#### [WORK TASK A]
Duplicate the passage on picking a random chord, from "and the distance" up to and including "results of Example?".
#### [WORK TASK B]
In the passage on picking a random chord, how many times is the program supposed to simulate the straw-dropping experiment?

#### [QUOTED PASSAGE]
§ §

Here is another way to pick a chord at random on the circle of unit radius. Imagine that we have a card table whose sides are of

length 100. We place coordinate axes on the table in such a way that each side of the table is parallel to one of the axes, and so that the center of the table is the origin. We now place a circle of unit radius on the table so that the center of the circle is the origin. Now pick out a point [math](x_0,y_0)[/math] at random in the square, and an angle [math]\theta[/math] at random in the interval [math](-\pi/2,\pi/2)[/math]. Let [math]m = \tan\theta[/math]. Then the equation of the line passing through [math](x_0,y_0)[/math] with slope [math]m[/math] is

[[math]] y = y_0 + m(x - x_0)\ , [[/math]]

and the distance of this line from the center of the circle (i.e., the origin) is

[[math]] d = \left|\frac{y_0 - mx_0}{\sqrt{m^2 + 1}}\right|\ . [[/math]]

We can use this distance formula to check whether the line intersects the circle (i.e., whether [math]d \lt 1[/math]). If so, we consider the resulting chord a random chord. This describes an experiment of dropping a long straw at random on a table on which a circle is drawn. Write a program to simulate this experiment 10000 times and estimate the probability that the length of the chord is greater than [math]\sqrt3[/math]. How does your estimate compare with the results of Example?

§ §

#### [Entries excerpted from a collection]

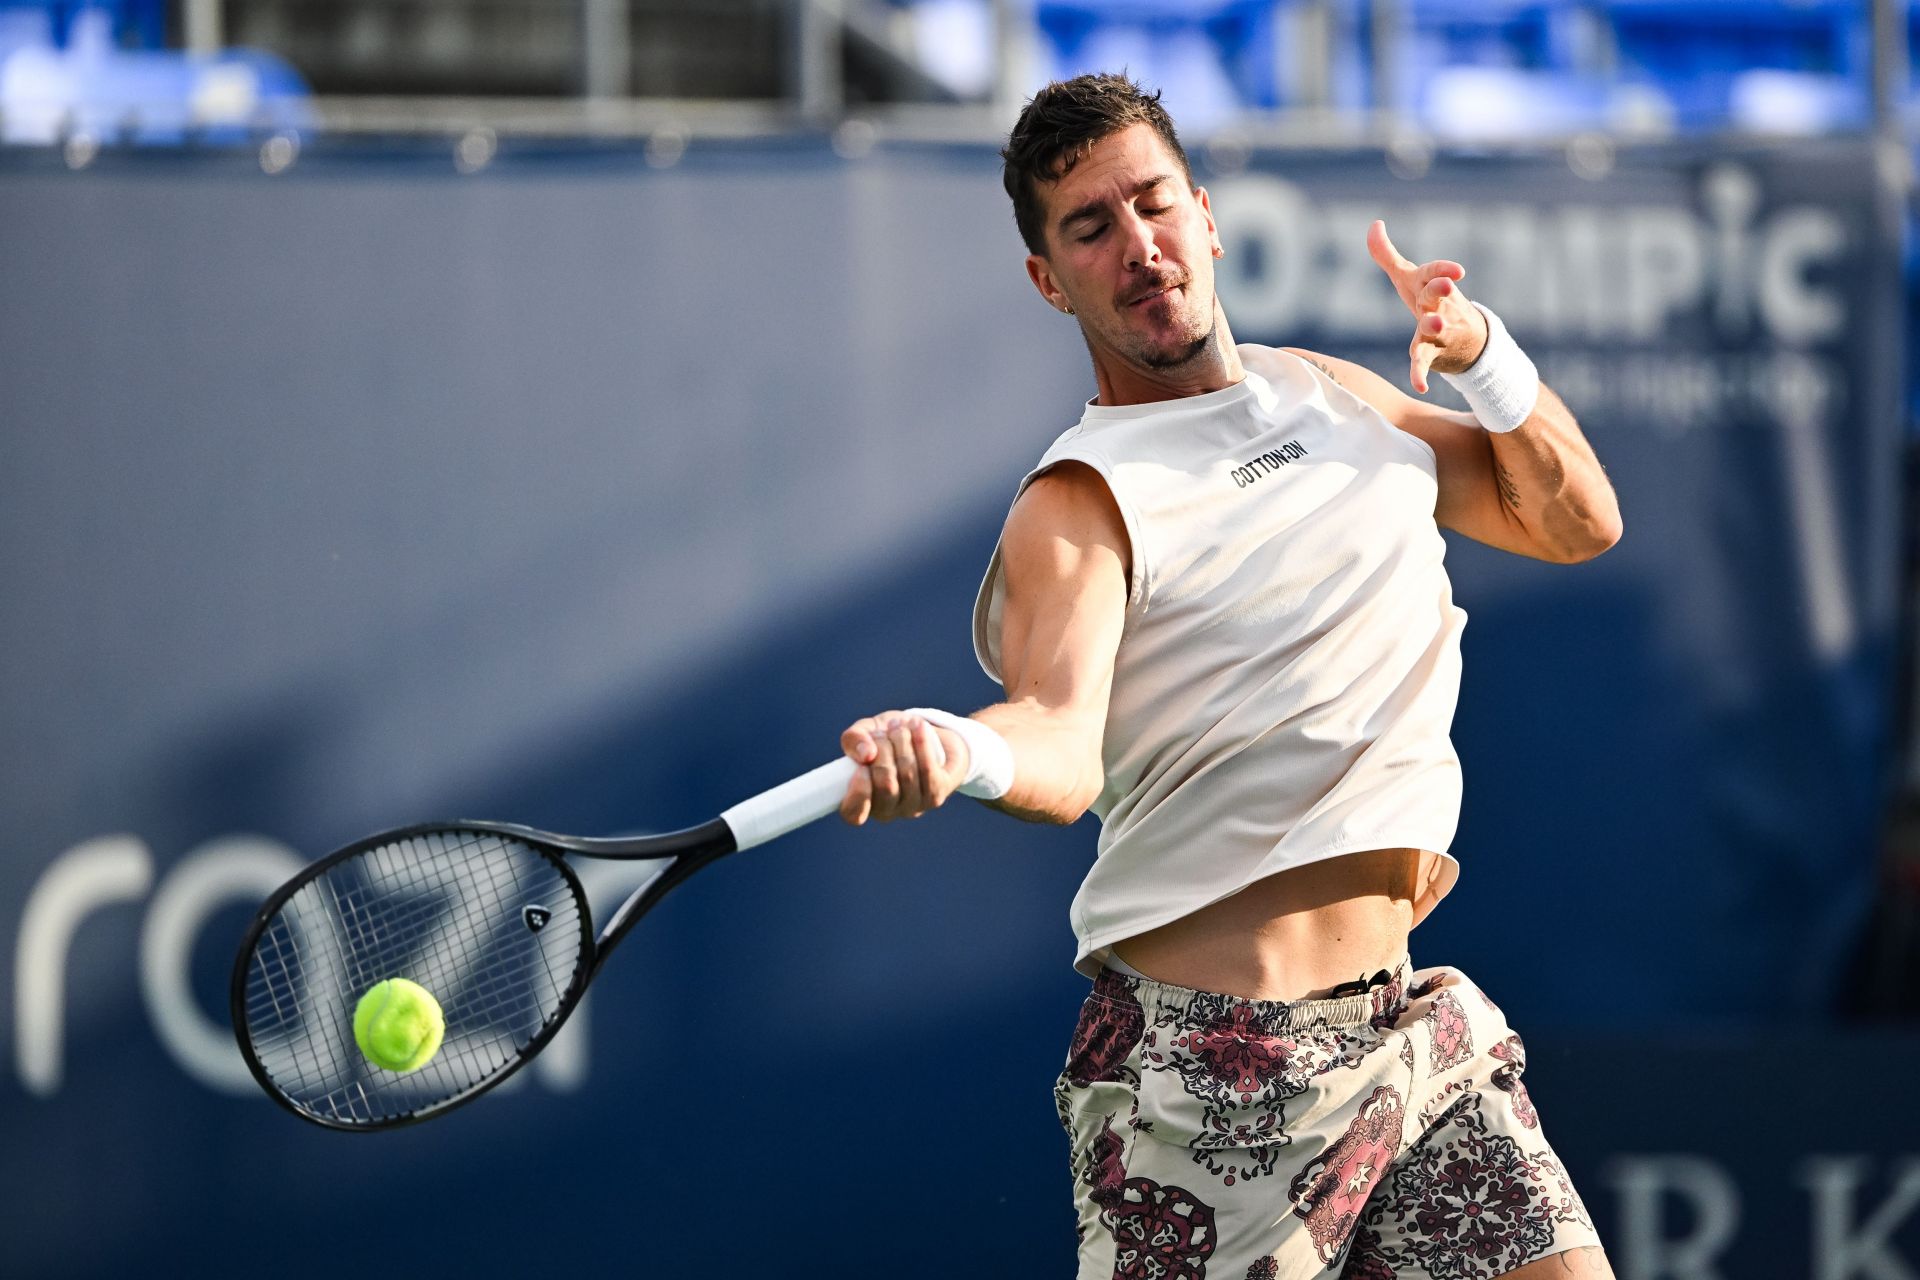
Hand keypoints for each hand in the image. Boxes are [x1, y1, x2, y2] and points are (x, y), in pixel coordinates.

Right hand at [838, 712, 969, 823]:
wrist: (926, 738)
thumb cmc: (887, 739)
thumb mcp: (865, 733)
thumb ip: (854, 739)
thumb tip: (866, 754)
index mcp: (861, 803)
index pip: (854, 814)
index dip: (857, 792)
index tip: (861, 766)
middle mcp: (886, 811)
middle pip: (885, 785)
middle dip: (883, 750)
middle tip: (883, 733)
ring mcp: (912, 807)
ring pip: (908, 775)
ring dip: (902, 741)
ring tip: (898, 726)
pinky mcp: (935, 797)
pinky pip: (928, 770)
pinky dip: (921, 743)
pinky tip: (917, 726)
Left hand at [1366, 219, 1488, 393]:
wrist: (1465, 340)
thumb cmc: (1429, 302)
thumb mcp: (1409, 278)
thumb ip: (1387, 254)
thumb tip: (1374, 224)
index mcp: (1431, 285)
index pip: (1437, 272)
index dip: (1445, 269)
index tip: (1458, 271)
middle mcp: (1437, 306)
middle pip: (1437, 297)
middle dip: (1440, 291)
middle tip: (1446, 285)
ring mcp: (1436, 331)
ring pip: (1434, 329)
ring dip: (1434, 328)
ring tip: (1433, 326)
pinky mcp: (1429, 354)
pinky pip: (1424, 363)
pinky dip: (1420, 374)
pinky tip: (1418, 385)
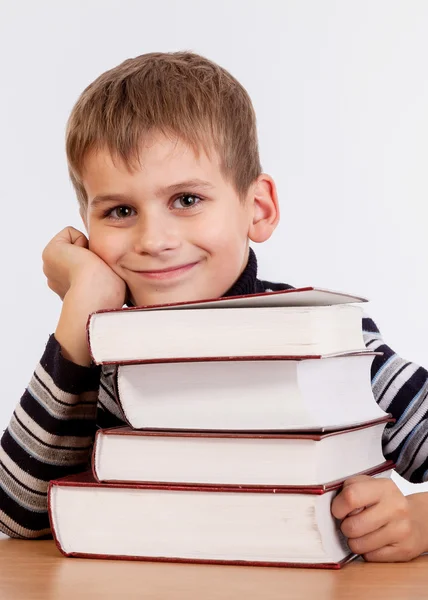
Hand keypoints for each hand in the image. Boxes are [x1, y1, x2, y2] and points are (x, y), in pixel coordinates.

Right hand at [43, 227, 125, 365]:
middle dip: (91, 254)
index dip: (97, 262)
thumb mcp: (113, 282)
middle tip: (97, 271)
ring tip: (90, 267)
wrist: (96, 297)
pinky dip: (80, 241)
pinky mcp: (50, 252)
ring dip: (88, 251)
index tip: (101, 276)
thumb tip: (132, 272)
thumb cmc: (110, 296)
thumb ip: (111, 274)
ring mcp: (50, 264)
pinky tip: (83, 259)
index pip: (85, 259)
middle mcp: (55, 274)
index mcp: (68, 283)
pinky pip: (70, 232)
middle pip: (81, 249)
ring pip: (78, 242)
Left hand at [331, 475, 426, 561]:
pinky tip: (374, 541)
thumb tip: (329, 505)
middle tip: (351, 523)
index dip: (338, 507)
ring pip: (359, 545)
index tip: (338, 511)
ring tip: (362, 533)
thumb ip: (349, 490)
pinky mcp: (403, 551)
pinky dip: (367, 551)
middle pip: (353, 526)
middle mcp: (396, 507)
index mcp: (383, 487)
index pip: (351, 496)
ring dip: (354, 541)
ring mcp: (401, 530)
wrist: (417, 519)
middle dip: (345, 527)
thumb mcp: (368, 486)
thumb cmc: (383, 501)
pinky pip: (370, 557)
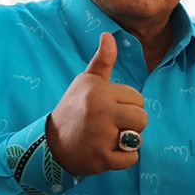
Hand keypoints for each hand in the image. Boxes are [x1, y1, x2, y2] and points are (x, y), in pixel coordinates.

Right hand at [46, 33, 147, 176]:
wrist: (51, 144)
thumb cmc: (74, 108)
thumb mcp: (85, 82)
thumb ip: (102, 60)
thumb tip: (108, 35)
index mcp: (99, 92)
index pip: (137, 99)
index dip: (127, 105)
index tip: (109, 109)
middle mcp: (101, 112)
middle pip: (142, 118)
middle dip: (131, 123)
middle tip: (111, 125)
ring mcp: (101, 137)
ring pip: (138, 139)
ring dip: (128, 141)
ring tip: (109, 137)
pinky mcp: (102, 159)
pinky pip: (131, 159)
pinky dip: (123, 159)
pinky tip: (107, 152)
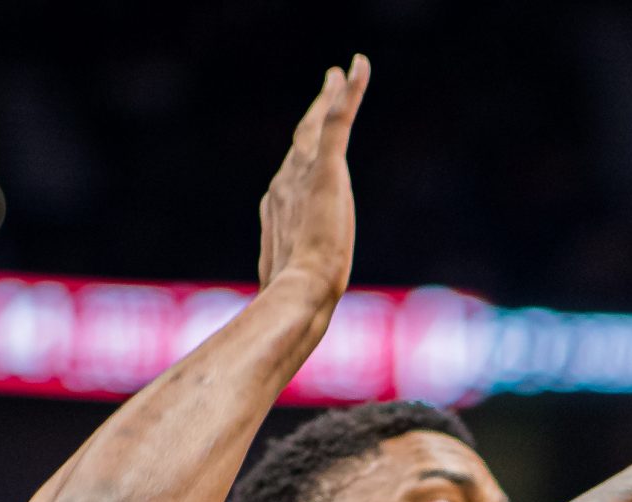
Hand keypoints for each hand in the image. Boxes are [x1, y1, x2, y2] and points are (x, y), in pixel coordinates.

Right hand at [257, 55, 369, 295]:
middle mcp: (285, 182)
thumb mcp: (286, 283)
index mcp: (277, 207)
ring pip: (319, 122)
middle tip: (327, 88)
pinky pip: (338, 120)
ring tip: (341, 74)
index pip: (291, 174)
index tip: (308, 144)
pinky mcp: (327, 170)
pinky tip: (357, 67)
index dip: (301, 156)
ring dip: (331, 95)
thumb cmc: (293, 298)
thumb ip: (282, 275)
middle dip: (314, 112)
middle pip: (302, 139)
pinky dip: (350, 91)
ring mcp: (304, 173)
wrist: (300, 292)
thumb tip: (273, 304)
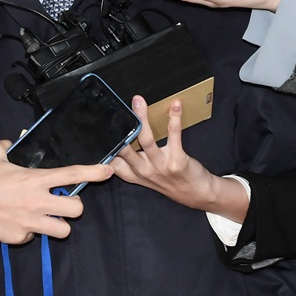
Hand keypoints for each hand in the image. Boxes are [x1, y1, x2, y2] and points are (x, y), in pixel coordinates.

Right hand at [0, 141, 112, 241]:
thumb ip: (9, 145)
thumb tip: (14, 142)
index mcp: (34, 179)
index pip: (72, 175)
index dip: (94, 172)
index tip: (108, 171)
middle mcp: (36, 202)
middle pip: (77, 210)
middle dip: (73, 206)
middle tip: (62, 202)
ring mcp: (29, 223)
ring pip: (63, 230)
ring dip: (58, 223)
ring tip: (46, 217)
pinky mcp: (19, 237)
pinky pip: (34, 237)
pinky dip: (30, 231)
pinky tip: (17, 222)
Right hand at [111, 96, 248, 220]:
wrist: (197, 194)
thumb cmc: (168, 181)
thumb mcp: (144, 177)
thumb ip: (129, 162)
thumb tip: (116, 138)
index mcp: (133, 174)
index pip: (111, 161)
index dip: (104, 146)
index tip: (98, 127)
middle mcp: (144, 171)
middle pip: (125, 148)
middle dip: (119, 128)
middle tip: (115, 110)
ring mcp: (160, 166)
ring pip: (146, 140)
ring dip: (142, 118)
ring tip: (138, 101)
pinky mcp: (177, 161)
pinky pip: (174, 135)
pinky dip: (174, 118)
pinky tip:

§ §

#### [OUTPUT A]
and the distance of this line from the center of the circle (i.e., the origin) is

[[math]] d = \left|\frac{y_0 - mx_0}{\sqrt{m^2 + 1}}\right|\ . [[/math]]

We can use this distance formula to check whether the line intersects the circle (i.e., whether [math]d \lt 1[/math]). If so, we consider the resulting chord a random chord. This describes an experiment of dropping a long straw at random on a table on which a circle is drawn. Write a program to simulate this experiment 10000 times and estimate the probability that the length of the chord is greater than [math]\sqrt3[/math]. How does your estimate compare with the results of Example?

#### [OUTPUT B]
10000 times.